Background technology
Cordate houttuynia, English name HERBA HOUTTUYNIAE is the herbal medicine that Chinese Pharmacopoeia is included, and herbal medicine source is the dry aerial parts of saururaceae plant houttuynia cordata (Classification system: Houttuynia cordata Thunb.).Tap when the luxuriant colored fringe of cauline leaf in summer is many, removing impurity, dries.Herbal medicine proterties: stem is oblate cylindricality, distortion, long 20-35cm, diameter 0.2-0.3cm; Surface brown color, tool indulge rib several, joint obviously, bottom joint has remaining fibrous root; Matter is crisp, frangibility.Leaf alternate, the shrinkage of blade convolution, in heart-shaped after flattening, long 3-5cm, wide 3-4.5cm; Tip is gradually sharp, Quan Yuan; Upper surface darker yellow green to burgundy, lower surface celadon or taupe brown; Petiole is elongated, and base portion becomes constitute sheath-like with stipule symphysis.Spike top is raw, yellowish-brown.Rub the broken taste that bears the odor of fish with the hands.Cordate houttuynia taste is pungent, cold, returns lung channel.Clearing heat and detoxicating, detumescence can treat sore, promoting urination and removing dampness, clearing away heat to cure dysentery, stomach strengthening and digestion promoting, by the lung carbuncle, sore swollen toxin, hemorrhoidal hemorrhage, retention of heat in the spleen and stomach etc. of controlling real heat, heat poison, damp evil, disease heat are trouble.Modern pharmacology experiment shows, this product has antibacterial, antiviral, effect such as raising immunity of organisms, diuresis etc.

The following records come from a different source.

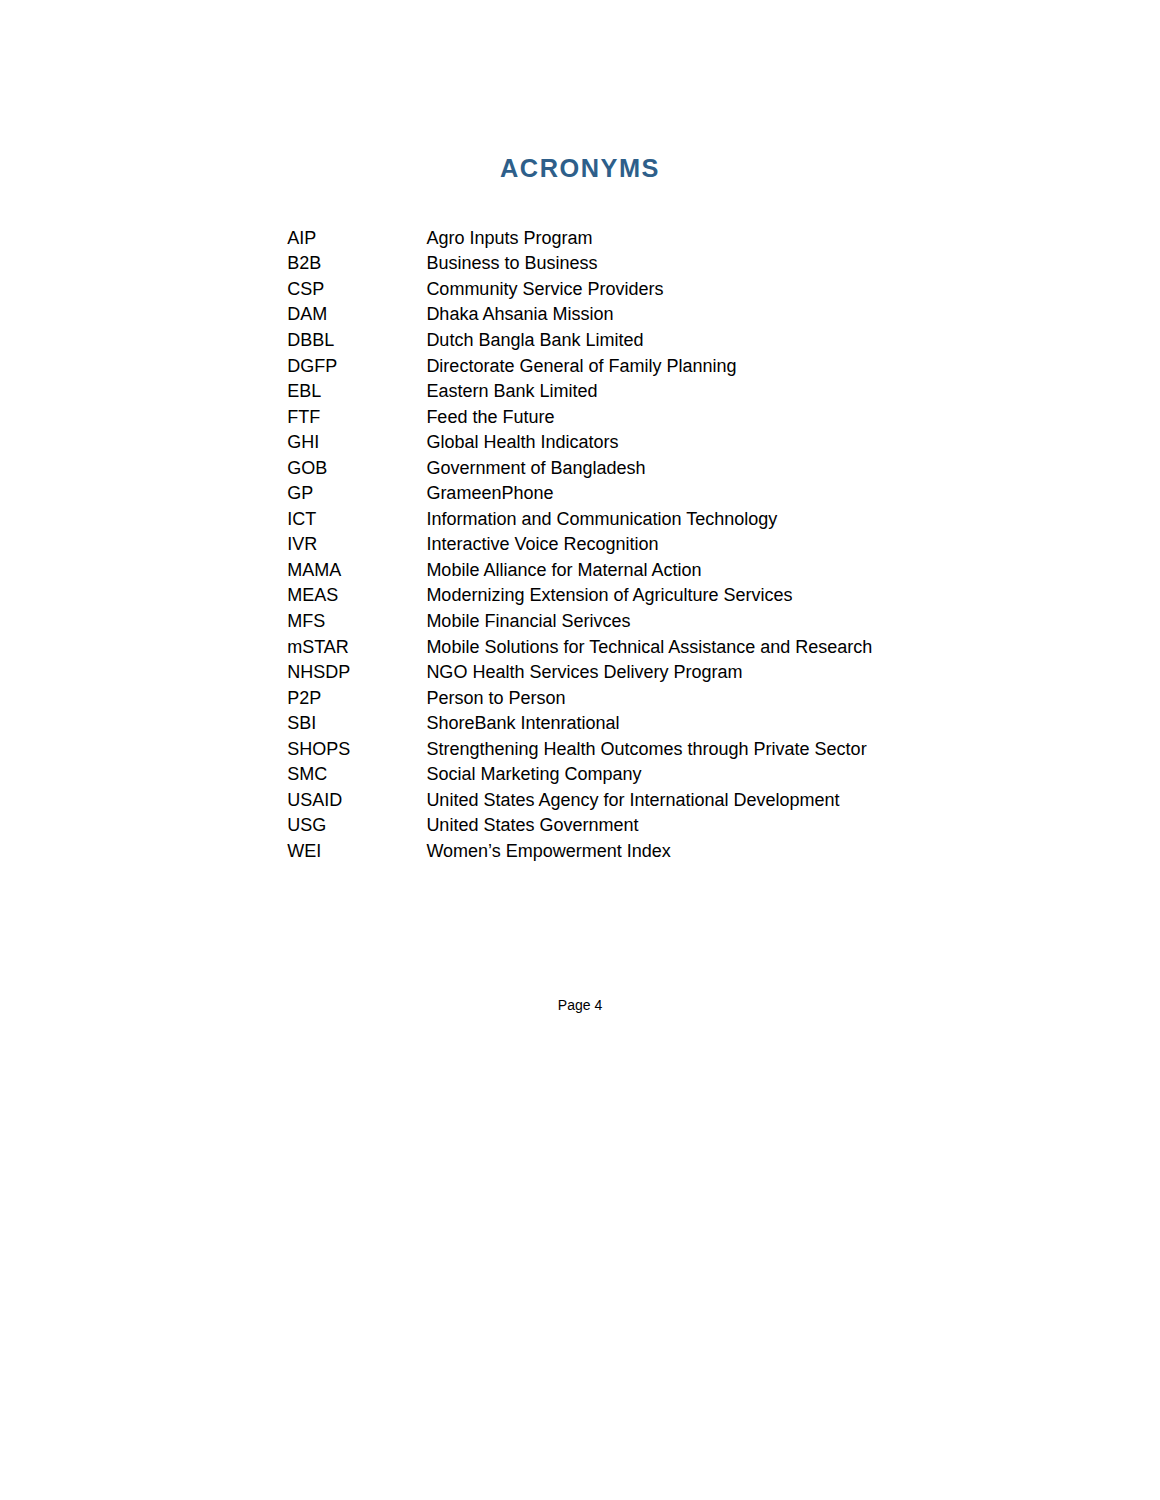ACRONYMS
| AIP | Agro Inputs Program |
| B2B | Business to Business |
| CSP | Community Service Providers |
| DAM | Dhaka Ahsania Mission |
| DBBL | Dutch Bangla Bank Limited |
| DGFP | Directorate General of Family Planning |
| EBL | Eastern Bank Limited |
| FTF | Feed the Future |
| GHI | Global Health Indicators |
| GOB | Government of Bangladesh |
| GP | GrameenPhone |
| ICT | Information and Communication Technology |
| IVR | Interactive Voice Recognition |
| MAMA | Mobile Alliance for Maternal Action |
| MEAS | Modernizing Extension of Agriculture Services |
| MFS | Mobile Financial Serivces |
| mSTAR | Mobile Solutions for Technical Assistance and Research |
| NHSDP | NGO Health Services Delivery Program |
| P2P | Person to Person |
| SBI | ShoreBank Intenrational |
| SHOPS | Strengthening Health Outcomes through Private Sector |
| SMC | Social Marketing Company |
| USAID | United States Agency for International Development |
| USG | United States Government |
| WEI | Women’s Empowerment Index |
Page 4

Cordate houttuynia China Yangtze river basin and on the south each province all have wild distribution.Cordate houttuynia is perennial root herbaceous plant, and property happiness warm and moist environment, can grow in various soil, grow the most vigorous with loose fertile neutrality or subacidity sandy soil (or sandy loam), be afraid of frost, not drought-resistant and waterlogging, shade tolerance is strong.Cordate houttuynia has very high medical value and edibility, and its plant strain growth is healthy and strong, resistant to diseases and insects is extremely strong, generally do not need to carry out diseases and pests controlling in production cultivation, can from drug contamination, be a kind of free of contamination medicine, dish dual-purpose plant, have vast potential for future development as green non-pollution health vegetable development and utilization.Due to excessive collection, current heartleaf houttuynia wild resource destroys serious, in order to protect wild resource, answers active development utilize and carry out artificial family introducing and planting.
Summary of the invention
The object of the invention is to overcome the deficiencies in the prior art, provide a kind of cordate houttuynia culture medium for tissue culture, this medium comprises subculture medium and root media, wherein:
The component of often liter of (L) subculture medium and the content of each component as follows:
(1) macroelement: potassium nitrate 1800mg/L, ammonium nitrate 1350mg/L, calcium chloride dihydrate 350mg/L, epsom salt 320mg/L, potassium dihydrogen phosphate 150mg/L, ferrous sulfate heptahydrate 27.5mg/L, disodium ethylene diamine tetraacetate 37.3mg/L;
(2) trace element: four water manganese sulphate 21.5mg/L, white vitriol 8.3mg/L, boric acid 6.0mg/L, Sodium Molybdate Dihydrate 0.2mg/L, potassium iodide 0.83mg/L, cupric sulfate pentahydrate 0.02mg/L, CoCL2 6H2O 0.02mg/L;
(3) organic matter: inositol 80.0mg/L, glycine 2.5mg/L, vitamin b3 (VB
2) 6.0mg/L, puridoxine hydrochloride (VB
6) 0.45mg/L, nicotinic acid 0.45mg/L, thiamine hydrochloride (VB
1) 0.1mg/L;
(4) plant growth regulator: 6-benzyladenine 0.5-2.0mg/L, methyl α-naphthyl acetate 0.2-0.8mg/L, longan juice 0.3-0.5mg/L;
Surplus is distilled water;
The component of often liter of (L) root media and the content of each component as follows:
(1) macroelement: potassium nitrate 900mg/L, ammonium nitrate 675mg/L, calcium chloride dihydrate 175mg/L, epsom salt 160mg/L, potassium dihydrogen phosphate 75mg/L, disodium ethylene diamine tetraacetate 37.3mg/L, ferrous sulfate heptahydrate 27.5mg/L;
(2) trace element: four water manganese sulphate 21.5mg/L, white vitriol 8.3mg/L, boric acid 6mg/L, potassium iodide 0.83mg/L, Sodium Molybdate Dihydrate 0.2mg/L, cupric sulfate pentahydrate 0.02mg/L, CoCL2 6H2O 0.02mg/L;
(3) organic matter: inositol 80.0mg/L, glycine 2.5mg/L, thiamine hydrochloride (VB
1) 0.1mg/L, puridoxine hydrochloride (VB
6) 0.45mg/L, nicotinic acid 0.45mg/L;
(4) plant growth regulator: methyl α-naphthyl acetate 0.3-0.6mg/L, longan juice 0.3-0.5mg/L;
Surplus is distilled water.
Longan juice of the present invention is that fresh longan removes branches and leaves, sick wormed fruit, decayed fruit, rotten fruit, crude fruit, and cleaning, removal pericarp fruit stone, pulp squeezes, and the fruit juice obtained, sterilizing obtains.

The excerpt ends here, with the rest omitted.